> WHAT IS BEING ASKED
Go through the data below and gather each line containing "Required".

[SOURCE RECORDS Boundary: Start]

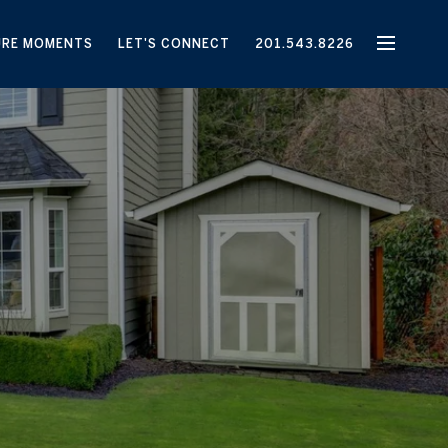
URE MOMENTS
LET'S CONNECT
201.543.8226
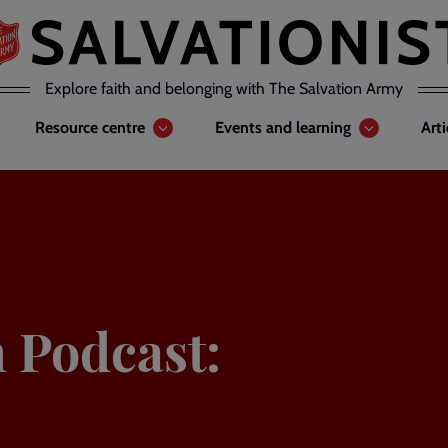
Explore faith and belonging with The Salvation Army
Resource centre
Events and learning
Art
n Podcast:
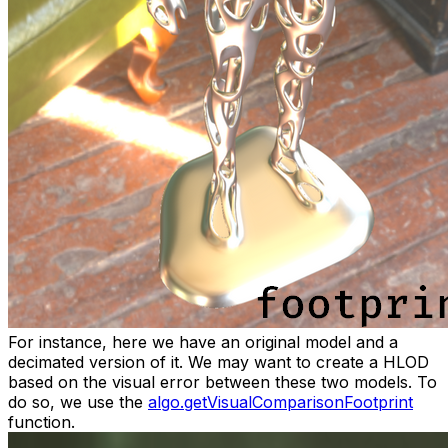
For instance, here we have an original model and a
decimated version of it. We may want to create a HLOD
based on the visual error between these two models. To
do so, we use the
algo.getVisualComparisonFootprint
function.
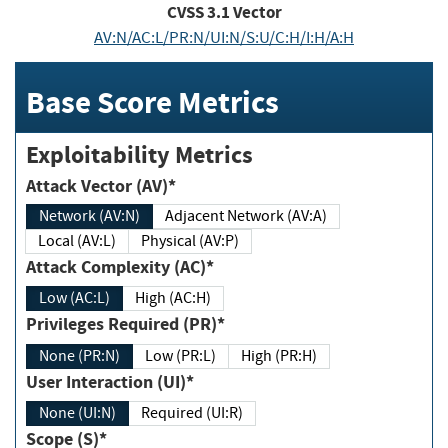
CVSS
3.1
Vector
AV:N/AC:L/PR:N/UI:N/S:U/C:H/I:H/A:H
Base Score Metrics
Exploitability Metrics
Attack Vector (AV)*
Network (AV:N)
Adjacent Network (AV:A)
Local (AV:L)
Physical (AV:P)
Attack Complexity (AC)*
Low (AC:L)
High (AC:H)
Privileges Required (PR)*
None (PR:N)
Low (PR:L)
High (PR:H)
User Interaction (UI)*
None (UI:N)
Required (UI:R)
Scope (S)*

[SOURCE RECORDS Boundary: End]

> RESPONSE TO THIS EXERCISE
Privileges Required (PR)*
Required (UI:R)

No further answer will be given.